The Kentucky Johnnycake, for occasion, capabilities the traditional cornmeal flatbread, but with smoked meat, pickled onion, cheese and sorghum.
They like sorghum since it’s “sweet, but not extremely sweet.”
The rooster and dumplings functions smoked chicken.
The pork in the pork-and-beans is also smoked.
Dennis Weafer stated his beloved meal is the smoked pimento cheese, which is an appetizer but can be a topping for burgers.
Matt Weafer’s favorite is the small ribs and grits.
The sunflower seed-crusted trout is pretty superior also, they stated.
They make the vanilla wafers for the banana pudding in household.
The Weafers claimed they’re attempting to keep the price tag of entrees at amongst $20 and $30 and the appetizers in the teens.
But meals charges from their suppliers are exploding, they reported.
“Every day a thing is not out there,” Dennis Weafer reported. “And rates are doubling.”
They test to invest in as a lot locally as they can, they reported.
The bar features Kentucky-created bourbon, beer, gin, vodka, rum and other spirits.
And certainly, gin, vodka and rum are all produced in Kentucky.
The artwork by local artists on the partitions is for sale, Dennis Weafer explained.
There is even a banjo manufactured by observed-steel artist Andy Shoemaker.
But it doesn’t perform, they claimed.
Matt Weafer owns Niko’s Bakery & Café in Wesleyan Park Plaza with his spouse, Jessica.
Dennis Weafer is the chef/proprietor of Fetta Specialty Pizza at 118 St.
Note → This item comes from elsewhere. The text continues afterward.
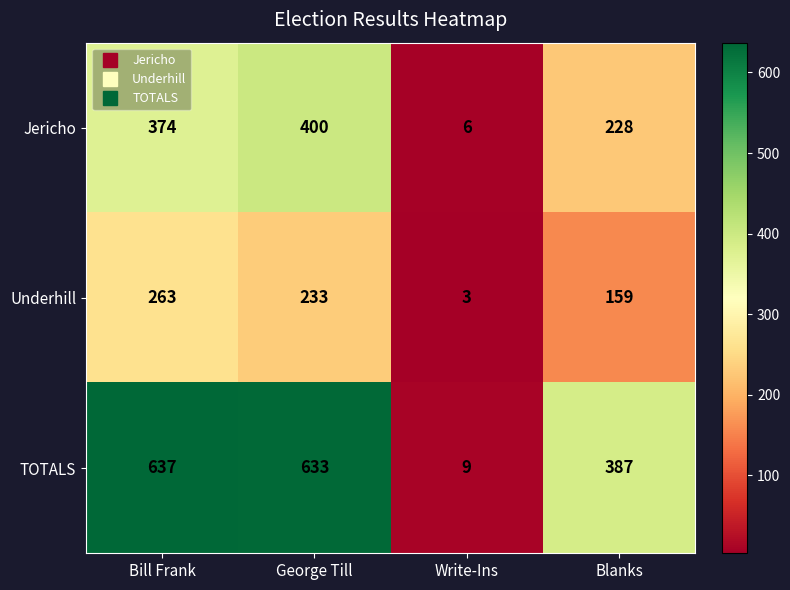

At Bill Frank, list the series in order from smallest to largest.

Underhill, Jericho, TOTALS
Ann St.
“We’ve usually desired to be in enterprise with each other,” Matt Weafer. “We enjoy doing work jointly.”
Both of those carry on to get the job done at their individual dining establishments as well.
Questioned when they snooze, Dennis Weafer said, “What’s that?”
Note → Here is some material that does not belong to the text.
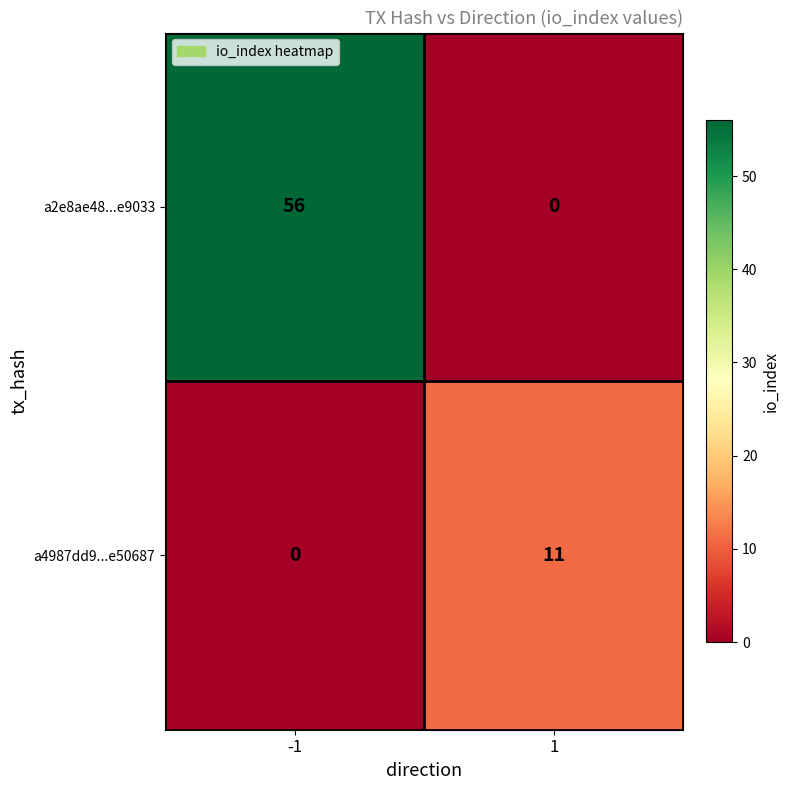

How many distinct data groups are displayed?

2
Matt Weafer claimed the restaurant’s identify is a tribute to the “world’s greatest sassafras tree” down the avenue at 2100 Frederica St.
“We’d like to use sassafras in our recipes, but the Food and drug administration has guidelines,” he mentioned. “But we want to use that flavor in other approaches.”
Sassafras was after made use of to taste root beer and make a tea that was employed in people medicinal therapies, but the U.S. Foodstuff and Drug Administration reported it brought on liver cancer in rats when provided in high doses and banned its use in foods and drinks in the 1970s.
For reservations, text your title, range of folks in your get together and the time you want to dine to 270-570-0073, Matt Weafer said.